Moving From a Big to a Small Kitchen

We've lived in our new (not newly built) home 2 weeks now. Two weeks of moving around boxes and clearing them out little by little. I would imagine that we have about 50 boxes left, maybe less. Plus, we still need to relocate some furniture into other rooms, and way too much stuff to put away, including clothing, as the boxes are unpacked. But, we LOVE the house and the location we're at. We could not be happier with those decisions.

My husband called me a hoarder last night, as he was moving boxes around. He doesn't know what he's talking about. 

We're adjusting quite well to moving from 4000 square feet of living space (not including unfinished basement/garage)  and being in that space for a LONG time, to approximately 1600 square feet of living space (same exclusions). The previous kitchen/eating area was 440 square feet, and the eating area was within the work space. The new kitchen is less than half that size, including the separate but adjacent, eating area. The work area, alone, is probably 120 square feet.

So far so good. I've had near zero anxiety about moving into a smaller kitchen. In fact, something very strange has been happening. I've been cooking every night since we moved in, except for one night. In the old house, we did far more take-out than cooking, and my husband and I shared cooking, together or separately, when we cooked. I USED to cook a LOT in years past, but, somehow that changed. Last night, I actually got in my car at 6 pm to seek out 3 ingredients and went to 3 stores until I found them! I'd NEVER do that before, at that hour of the day on a weeknight in the cold winter! I'm very much amused at this development and am just shrugging my shoulders and smiling. And this town we're in has FAR above average take-out opportunities too, in fact, it's a restaurant town!

◆ **STATED TASK A**
List every square-foot figure in the small-kitchen piece, along with the space each one measures.
◆ **STATED TASK B**
Reproduce the small-kitchen piece word for word, starting with "Moving From a" and going on through "he's talking about.".
The records come from a separate source.

◆ **Stored dataset items**
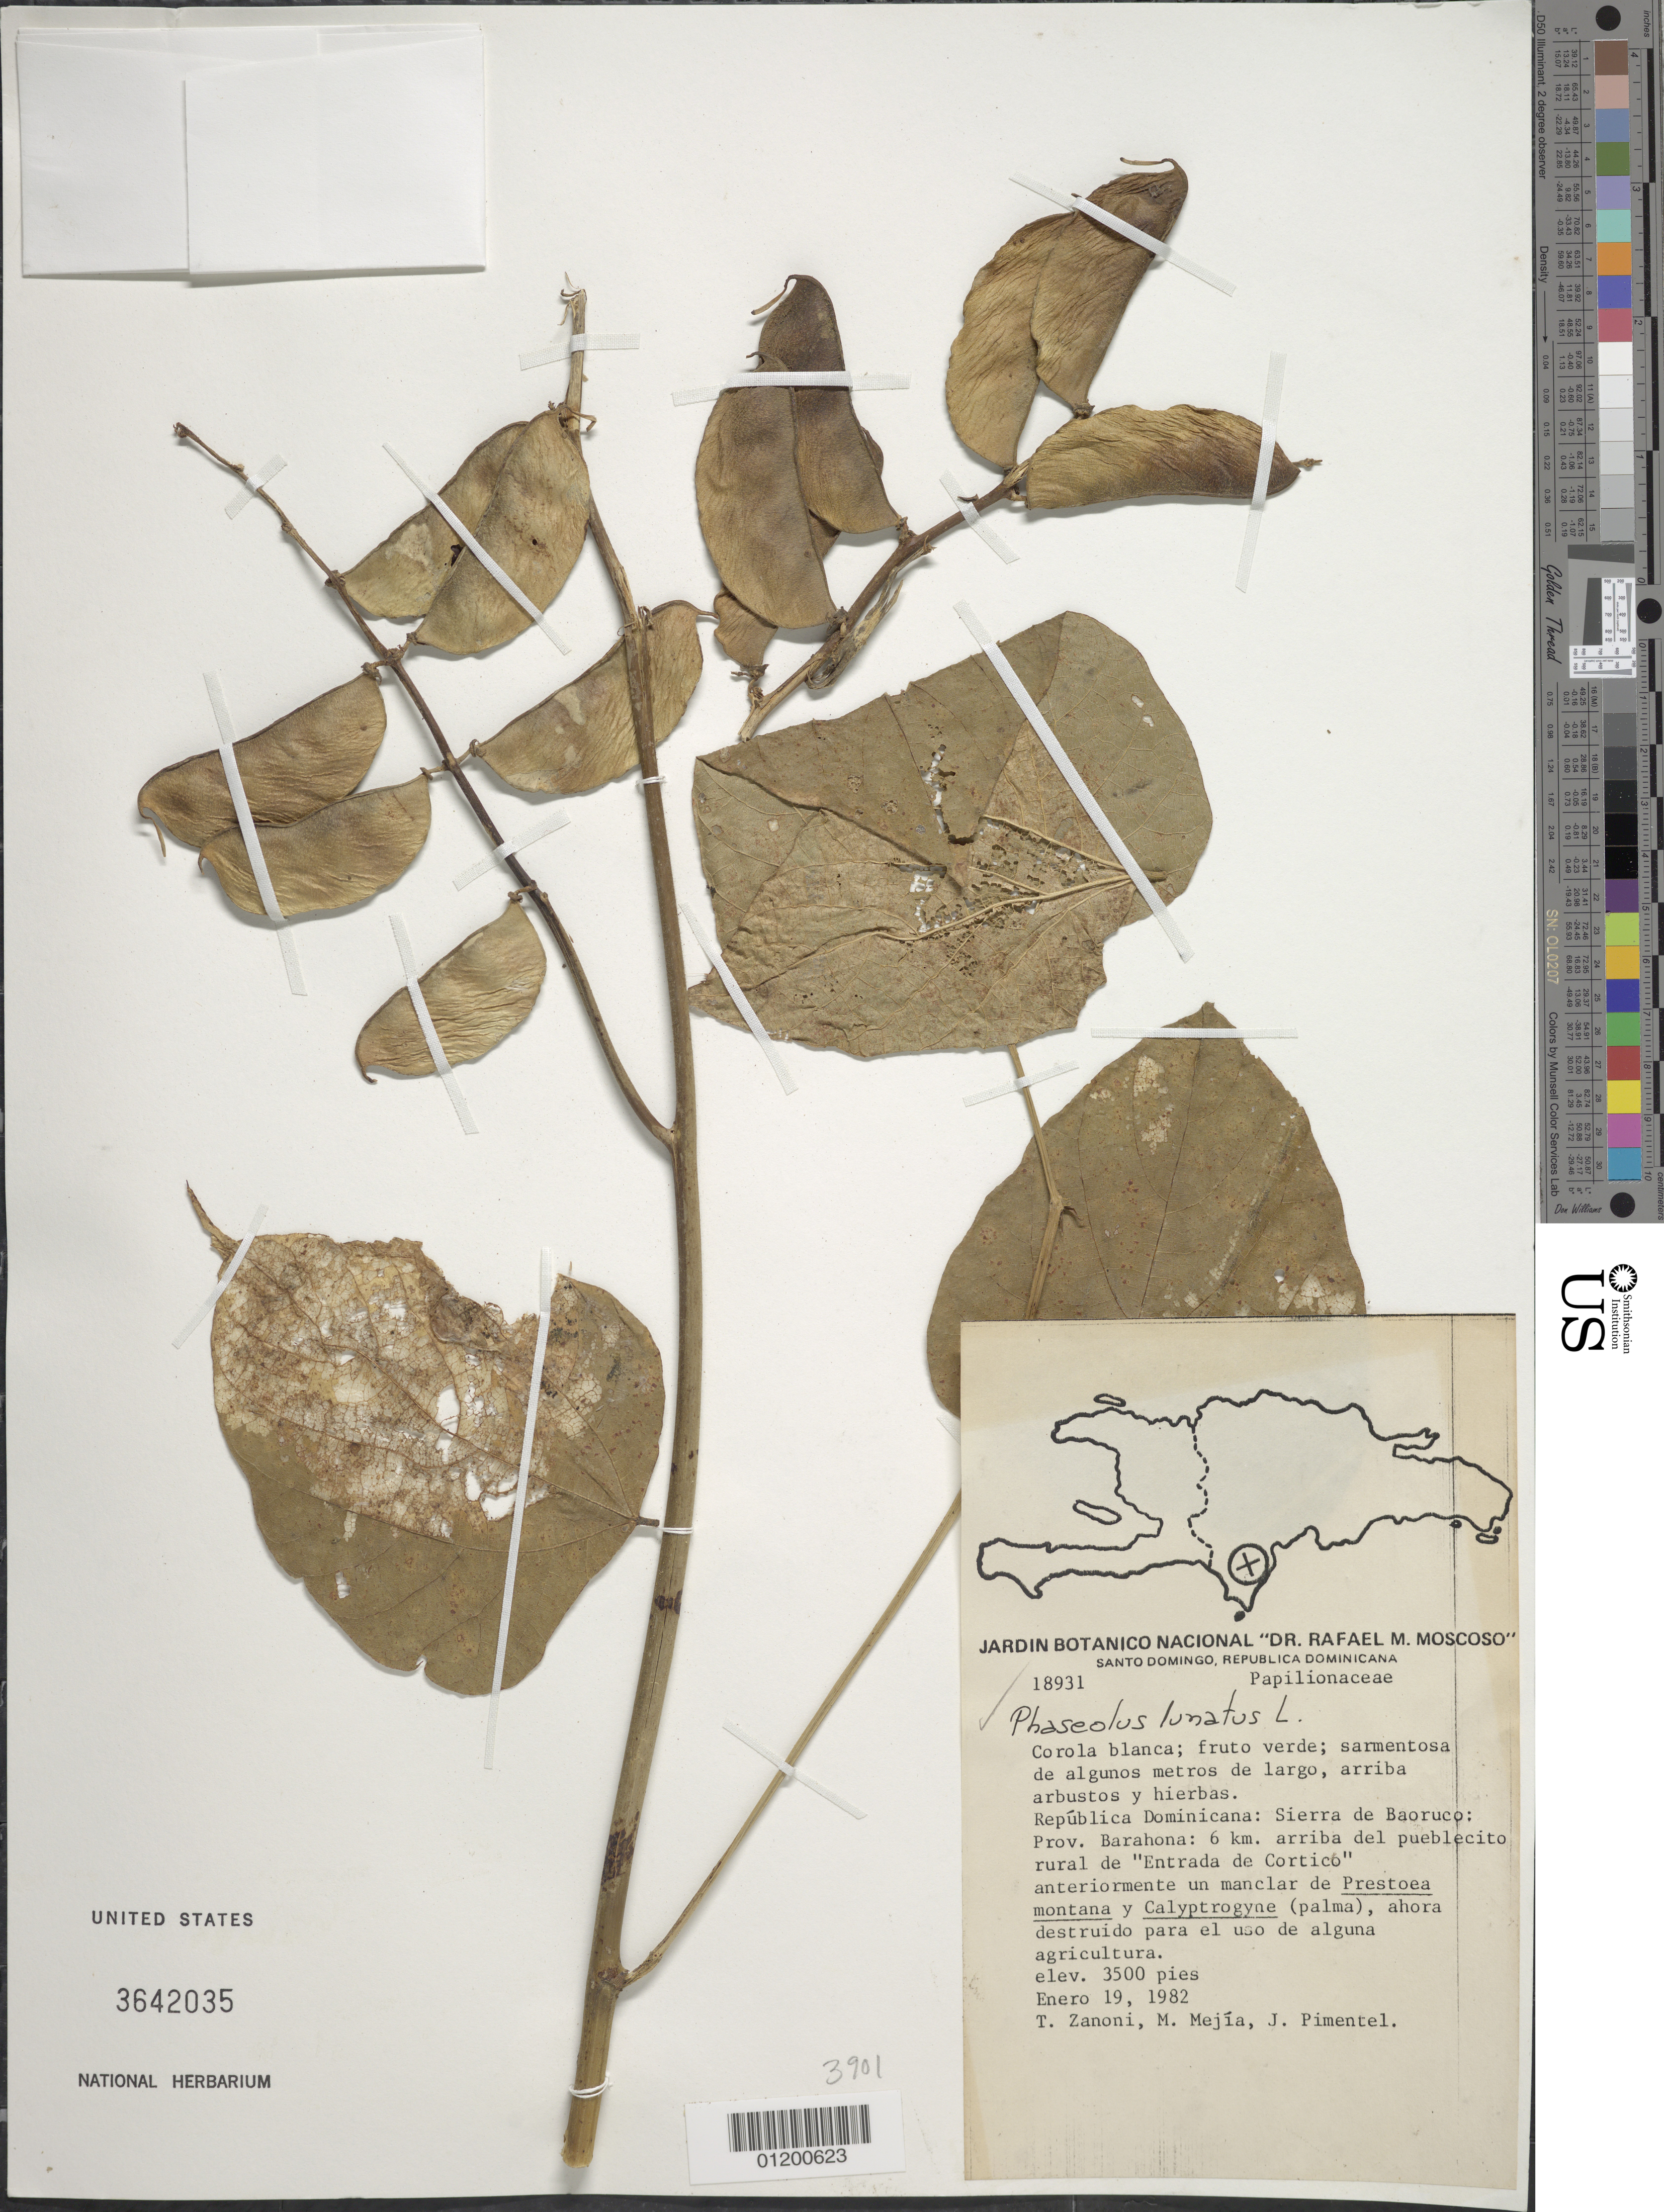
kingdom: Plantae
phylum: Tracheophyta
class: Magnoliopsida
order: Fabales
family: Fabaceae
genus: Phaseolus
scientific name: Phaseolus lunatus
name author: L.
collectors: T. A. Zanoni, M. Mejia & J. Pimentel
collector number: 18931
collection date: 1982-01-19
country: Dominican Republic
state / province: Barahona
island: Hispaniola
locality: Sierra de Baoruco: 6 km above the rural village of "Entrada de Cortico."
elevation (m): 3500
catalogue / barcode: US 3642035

◆ **WRITTEN REPLY A**
- 4000 square feet: living space in the previous home
- About 1600 square feet: living space in the new home
- 440 square feet: the previous kitchen/eating area
- About 120 square feet: the work area of the new kitchen

◆ **WRITTEN REPLY B**
Moving From a Big to a Small Kitchen

We've lived in our new (not newly built) home 2 weeks now. Two weeks of moving around boxes and clearing them out little by little. I would imagine that we have about 50 boxes left, maybe less. Plus, we still need to relocate some furniture into other rooms, and way too much stuff to put away, including clothing, as the boxes are unpacked. But, we LOVE the house and the location we're at. We could not be happier with those decisions.

My husband called me a hoarder last night, as he was moving boxes around. He doesn't know what he's talking about.